H5N1 hasn’t impacted the U.S. yet, and it is mostly spread through contact with infected poultry or contaminated environments. Human transmission is rare, according to the WHO.

Influenza H3N2, on the other hand, was reported twice in the United States in August. Both people infected said they had close contact with swine in the week before the illness, and no ongoing human-to-human transmission has been identified.

“Owing in part to the emergence of avian influenza A(H7N9) virus, there is enhanced surveillance for non-seasonal influenza viruses in both humans and animals,” the WHO wrote in its most recent report. “It is therefore to be expected that influenza A(H5N1), A(H7N9), and other subtypes of influenza viruses will continue to be detected in humans and animals over the coming months.”

The WHO estimates that seasonal influenza occurs globally at a 5 to 10 percent rate among adults and a 20 to 30 percent rate in children. Worldwide, these annual epidemics are estimated to result in about 3 to 5 million cases of severe illness, and about 250,000 to 500,000 deaths.

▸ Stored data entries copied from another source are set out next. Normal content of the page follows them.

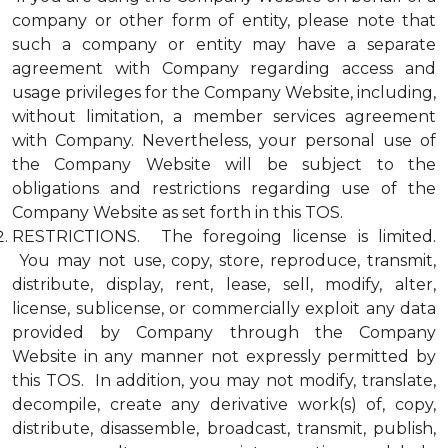
company or other form of entity, please note that
such a company or entity may have a separate
agreement with Company regarding access and
usage privileges for the Company Website, including,
without limitation, a member services agreement
with Company. Nevertheless, your personal use of
the Company Website will be subject to the
obligations and restrictions regarding use of the
Company Website as set forth in this TOS.
RESTRICTIONS. The foregoing license is limited.
You may not use, copy, store, reproduce, transmit,
distribute, display, rent, lease, sell, modify, alter,
license, sublicense, or commercially exploit any data
provided by Company through the Company
Website in any manner not expressly permitted by
this TOS. In addition, you may not modify, translate,
decompile, create any derivative work(s) of, copy,
distribute, disassemble, broadcast, transmit, publish,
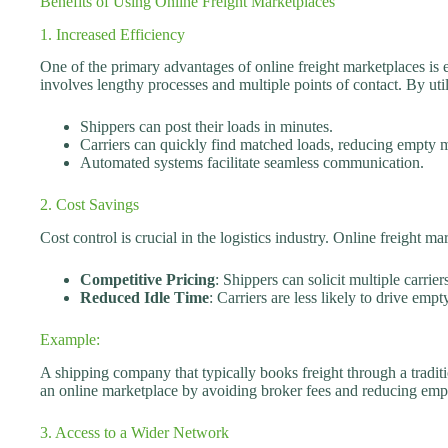
Benefits of Using Online Freight Marketplaces
1. Increased Efficiency
One of the primary advantages of online freight marketplaces is 
involves lengthy processes and multiple points of contact. By uti
Shippers can post their loads in minutes.
Carriers can quickly find matched loads, reducing empty m
Automated systems facilitate seamless communication.
2. Cost Savings
Cost control is crucial in the logistics industry. Online freight m
Competitive Pricing
: Shippers can solicit multiple carriers
Reduced Idle Time
: Carriers are less likely to drive empt
Example:
A shipping company that typically books freight through a tradi
an online marketplace by avoiding broker fees and reducing emp
3. Access to a Wider Network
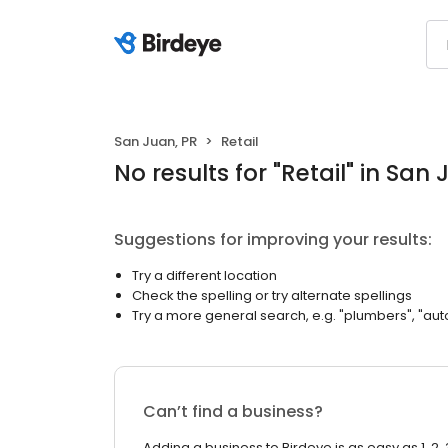
San Juan, PR
Retail
No results
for "
Retail
"
in San 
Suggestions for improving your results:
Try a different location
Check the spelling or try alternate spellings
Try a more general search, e.g. "plumbers", "aut
Can’t find a business?
Adding a business to Birdeye is as easy as 1, 2, 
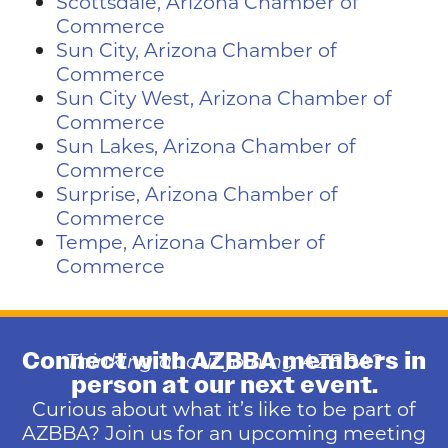
Scottsdale, Arizona Chamber of
Commerce
Sun City, Arizona Chamber of
Commerce
Sun City West, Arizona Chamber of
Commerce
Sun Lakes, Arizona Chamber of
Commerce
Surprise, Arizona Chamber of
Commerce
Tempe, Arizona Chamber of
Commerce
Connect with AZBBA members in
Thinking about joining AZBBA?
person at our next event.
Curious about what it’s like to be part of
AZBBA? Join us for an upcoming meeting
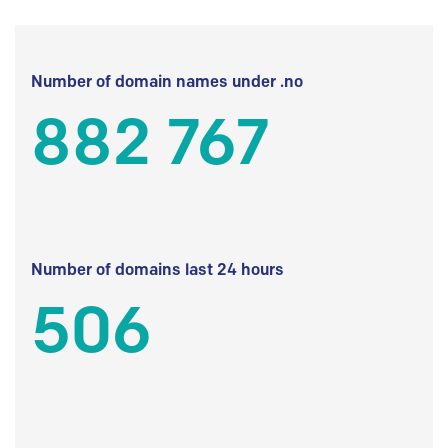
Number of domain names under .no
882 767
Number of domains last 24 hours
506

The seasonal flu is transmitted from person to person by air through droplets when an infected person produces droplets when they cough, sneeze or talk. It can be spread to others up to about 6 feet away, according to the CDC.

To avoid the flu, the CDC recommends getting vaccinated, maintaining proper hygiene and staying away from infected people.

“The flu we take very much for granted,” Morse said, “because in 1918, the [influenza] pandemic was arguably the greatest natural disaster in human history. There were more than 50 million deaths that we know about— and that only had a mortality rate of in the low single digits. We argue whether it’s 1 percent or 2 percent, but when you have literally half of the world’s population infected, a very small number is still very big.”